-- Trecho --
++++++++
Das quatro canções de Love’s Easy Tears, apenas “Those Eyes, That Mouth”, não era tocada nos shows, embora “Orange Appled”, só tenha feito parte das apresentações, a partir de 1991. Em 1987, primeiro ano desde 1982 em que não houve um lançamento oficial do grupo, eles cederam a faixa “Crush” para uma compilação da 4AD, chamada Lonely is An Eyesore, coletânea que acabou sendo lançada aqui, também.
Em 1988, lançam o disco que seria considerado por muitos como o melhor de sua carreira, Blue Bell Knoll. Sei que isso é relativo, mas de fato esse foi o disco que obteve a melhor recepção da crítica e do público. Em uma enquete feita recentemente no site oficial da banda esse trabalho foi apontado pelos fãs como o melhor já lançado, seguido de Victorialand e Treasure. O título evoca uma antiga lenda celta sobre a morte. Somente aqueles que estão próximos da morte podem ouvir o som do blue bell (uma planta gramínea que tem florzinhas em forma de sino). Segundo alguns, a banda teria nesse trabalho sofisticado demais o seu som, apesar de que realmente esse foi até então o disco que soava melhor produzido. Isso é percebido à partir da primeira faixa, e que intitula o disco (e a minha preferida da banda – Beatrix), belamente introduzida por uma delicada seqüência de loops de piano e sintetizador, que acompanham uma melodia fluida e hipnotizante. Em outras faixas do disco aparecem combinações instrumentais diferentes e variadas, que soam ao mesmo tempo ricas e exóticas. As várias camadas de guitarras e baixo se aliam aos sons de xilofone, clavicórdio e marimba produzindo uma sonoridade rica, densa e fluida, conferindo um certo tom impressionista às melodias, evocando diferentes texturas e imagens. Esse disco traz algumas das mais belas e inspiradas canções do grupo: “Carolyn’s Fingers” e “Athol-brose”. Esse foi o primeiro trabalho da banda produzido por uma major,a Capitol, além de ser o primeiro disco de estúdio lançado nos Estados Unidos.
Após o disco, o grupo tirou as primeiras férias desde o início da carreira. Robin e Liz ficaram curtindo a gravidez da cantora e o nascimento da pequena Lucy Belle. Simon casou e também virou pai com o nascimento de Stanley. O grupo investiu em um novo estúdio para trabalhar, em Twinckenham, ao sudoeste de Londres e que era conhecido por ter sido o famoso estúdio Eel Pie, de Pete Townshend, do finado The Who. A banda batizou a nova casa de September Sound, já que setembro foi o mês em que nasceram as duas crianças.
++++++++
-- Dados para processamento --
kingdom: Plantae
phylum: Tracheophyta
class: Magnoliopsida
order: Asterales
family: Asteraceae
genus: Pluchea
++++++++
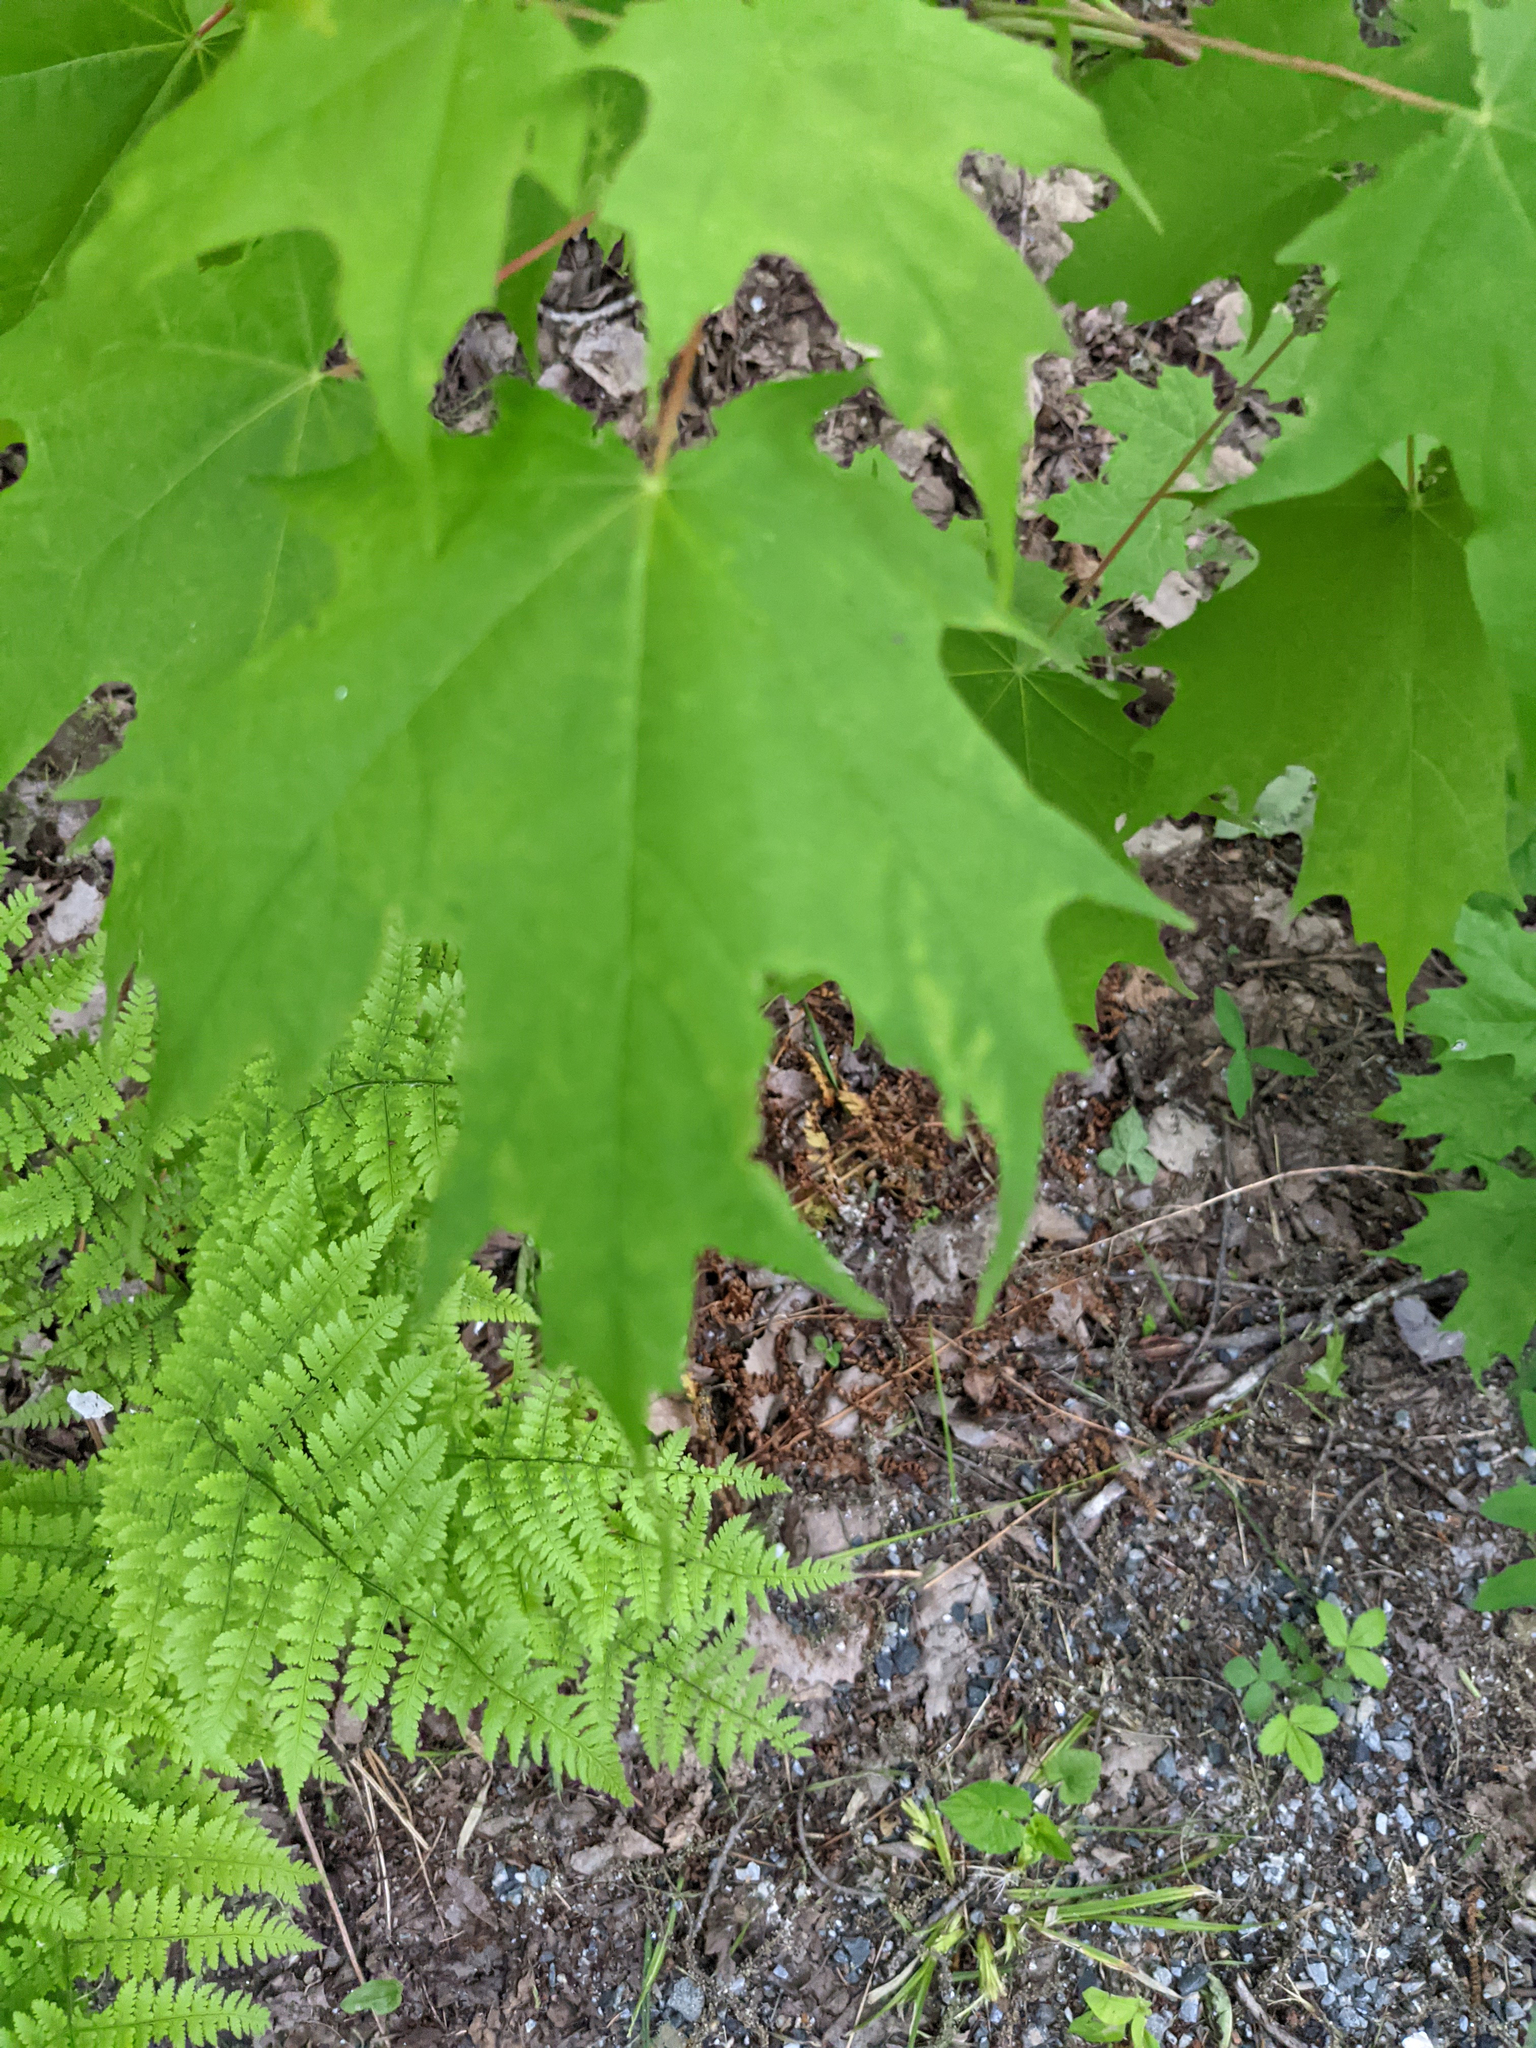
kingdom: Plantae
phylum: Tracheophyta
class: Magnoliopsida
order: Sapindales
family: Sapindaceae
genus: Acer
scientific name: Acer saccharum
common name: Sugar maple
++++++++
-- Exercício 1 --
Traduza para o inglês esta frase do trecho sobre a banda: "O título evoca uma antiga lenda celta sobre a morte."
-- Exercício 2 --
Reproduza fielmente as linhas de dados desde a que contém "order: Sapindales" até a que contém "common name: Sugar maple", inclusive.
O trecho e as linhas de dados não guardam nenhuma relação entre si.

-- Resposta correta 1 --
The title evokes an old Celtic legend about death.

-- Resposta correta 2 --
order: Sapindales
family: Sapindaceae
genus: Acer
scientific name: Acer saccharum
common name: Sugar maple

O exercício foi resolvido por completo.